[Records excerpted from a collection]

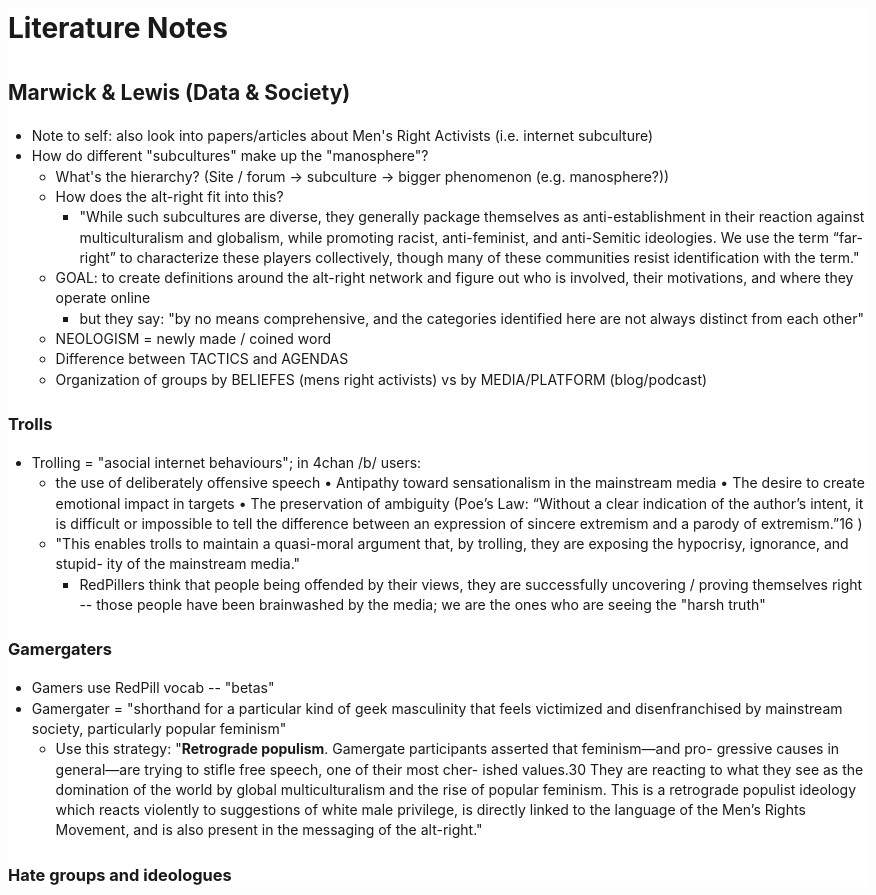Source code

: # Literature Notes

## Marwick & Lewis (Data & Society)

* Note to self: also look into papers/articles about Men's Right Activists (i.e. internet subculture)
* How do different "subcultures" make up the "manosphere"?
  *  What's the hierarchy? (Site / forum -> subculture -> bigger phenomenon (e.g. manosphere?))
  *  How does the alt-right fit into this?
     * "While such subcultures are diverse, they generally package themselves as anti-establishment in their reaction against multiculturalism and globalism, while promoting racist, anti-feminist, and anti-Semitic ideologies. We use the term “far- right” to characterize these players collectively, though many of these communities resist identification with the term."
  *  GOAL: to create definitions around the alt-right network and figure out who is involved, their motivations, and where they operate online
     * but they say: "by no means comprehensive, and the categories identified here are not always distinct from each other"
  *  NEOLOGISM = newly made / coined word 
  *  Difference between TACTICS and AGENDAS
  *  Organization of groups by BELIEFES (mens right activists) vs by MEDIA/PLATFORM (blog/podcast)

### Trolls

* Trolling = "asocial internet behaviours"; in 4chan /b/ users:
  * the use of deliberately offensive speech • Antipathy toward sensationalism in the mainstream media • The desire to create emotional impact in targets • The preservation of ambiguity (Poe’s Law: “Without a clear indication of the author’s intent, it is difficult or impossible to tell the difference between an expression of sincere extremism and a parody of extremism.”16
    )
  * "This enables trolls to maintain a quasi-moral argument that, by trolling, they are exposing the hypocrisy, ignorance, and stupid- ity of the mainstream media."
    * RedPillers think that people being offended by their views, they are successfully uncovering / proving themselves right -- those people have been brainwashed by the media; we are the ones who are seeing the "harsh truth"

### Gamergaters

* Gamers use RedPill vocab -- "betas"
* Gamergater = "shorthand for a particular kind of geek masculinity that feels victimized and disenfranchised by mainstream society, particularly popular feminism"
  * Use this strategy: "**Retrograde populism**. Gamergate participants asserted that feminism—and pro- gressive causes in general—are trying to stifle free speech, one of their most cher- ished values.30
    They are reacting to what they see as the domination of the world by global multiculturalism and the rise of popular feminism. This is a retrograde populist ideology which reacts violently to suggestions of white male privilege, is directly linked to the language of the Men’s Rights Movement, and is also present in the messaging of the alt-right."

### Hate groups and ideologues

_What you have to do_:
Report only the number of lines in the records that include the word "multiculturalism".

_Response to the task_:
2